Как только почувствовала Даша, что силы к ней вернулись, она снова пошла туда, куда призывали ее людские стоны, страдания и болезни.

Сестрица Дарья Александровна снова появилась среди раненых и не покидала их не только во все время войны, но и долгое время по окончании осады Севастополя.

IV

Когда окончилась Крымская война, среди других награжденных героев оказалась и Даша Севастопольская. Государь пожаловал бесстрашной девушке медаль, а государыня прислала ей золотой крест с надписью «Севастополь».

По окончании войны еще долгое время находилась Дарья Александровна в госпиталях около раненых, к которым привязалась и которых жалела оставить.

Теперь стало гораздо легче, новых раненых не прибывало, а у прежних заживали раны.

После обхода докторов, сестры исполнят все предписания, и польются воспоминания, разговоры. Прошедшая страшная година народного бедствия казалась теперь мучительным, тяжким сном.

Иной раз под вечер какой-нибудь словоохотливый солдатик всю палату соберет около себя, и слушают его, затаив дыхание… И как поучителен его простой, бесхитростный рассказ! Трогает он даже нечувствительное сердце и не мягкую, не нежную душу.

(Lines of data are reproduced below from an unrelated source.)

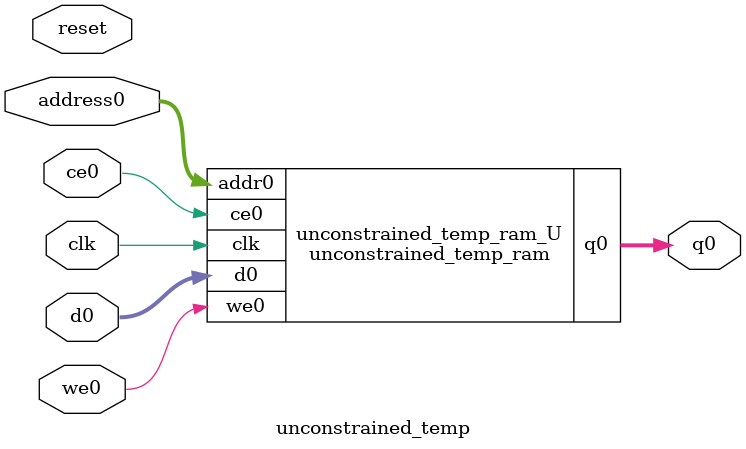
<source format=v>
`timescale 1 ns / 1 ps
module unconstrained_temp_ram (addr0, ce0, d0, we0, q0,  clk);

parameter DWIDTH = 32;
parameter AWIDTH = 3;
parameter MEM_SIZE = 8;

input[AWIDTH-1:0] addr0;
input ce0;
input[DWIDTH-1:0] d0;
input we0;
output reg[DWIDTH-1:0] q0;
input clk;

(* ram_style = "distributed" *)reg [DWIDTH-1:0] ram[0:MEM_SIZE-1];




always @(posedge clk)  
begin 
    if (ce0) 
    begin
        if (we0) 
        begin 
            ram[addr0] <= d0; 
        end 
        q0 <= ram[addr0];
    end
end


endmodule

`timescale 1 ns / 1 ps
module unconstrained_temp(
    reset,
    clk,
    address0,
    ce0,
    we0,
    d0,
    q0);

parameter DataWidth = 32'd32;
parameter AddressRange = 32'd8;
parameter AddressWidth = 32'd3;
input reset;
input clk;
input[AddressWidth - 1:0] address0;
input ce0;
input we0;
input[DataWidth - 1:0] d0;
output[DataWidth - 1:0] q0;



unconstrained_temp_ram unconstrained_temp_ram_U(
    .clk( clk ),
    .addr0( address0 ),
    .ce0( ce0 ),
    .we0( we0 ),
    .d0( d0 ),
    .q0( q0 ));

endmodule


</source>
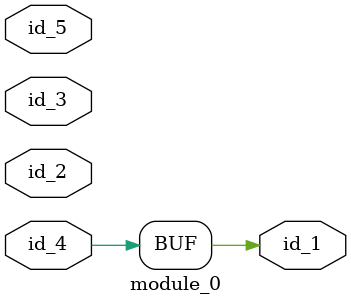
<source format=v>
`timescale 1 ps / 1 ps
module module_0 (
    id_1,
    id_2,
    id_3,
    id_4,
    id_5
);
  input id_5;
  input id_4;
  inout id_3;
  inout id_2;
  output id_1;
  assign id_1 = id_4;
endmodule

</source>
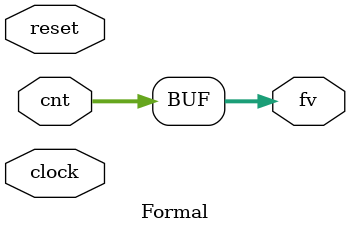
<source format=v>
module Formal (
      input clock,
      input reset,
      input [3:0] cnt,
      output [3:0] fv
    );
    assign fv = cnt;
    `ifdef FORMAL
      initial assume(reset==1'b1);
      initial assume(cnt==4'b0);

      always @(posedge clock) begin
        assert(cnt <= 10);
      end
    `endif
endmodule

</source>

Расспросы сыпятся со всех сторон, и порой по загрубелым лицам катятся слезы.

— Ты куда был ранен, дядюшка? — спрашивала как-то Даша, присаживаясь на койку к усатому сумрачному унтер-офицеру.

— В грудь навылет, сестрица.

— Крови много вышло?

— Много, сестрица… Думал, изойду… На поле, как меня ударила пуля, оморок вышел… Я свалился утром, очнулся — то солнышко уж было на закате…

— Что же, скажи, служивый, страшно было перед сражением?

— Никак нет, сестрица… Только вот мне в примету: хмель не берет. Бывало, выпьешь шкалик, а другой — так и мурашки в глазах забегают… А тут налил я с унтером нашей роты манерку у маркитанта,[2] только сердце разыгралось. Унтер-то спрашивает: «Что у вас сердце не бьется?» — «Нет, — говорю. — Чего ему биться-то?» — «Ну, говорит, не будете убиты…»

— Это уж верно. Сердце в человеке чувствует, коли чему быть, — послышался басистый голос с дальней койки.

— Ты в каком сражении-то ранен? — спрашивал безногий инвалид, подходя к солдатику.

— Я под Альмой…

— Долго хвораешь?..

— Почитай, весь год… Как жив только остался!.. Никто не надеялся.

— Расскажи, как ты ранен был! Про дело-то расскажи! — расспрашивали раненые, обступая койку товарища.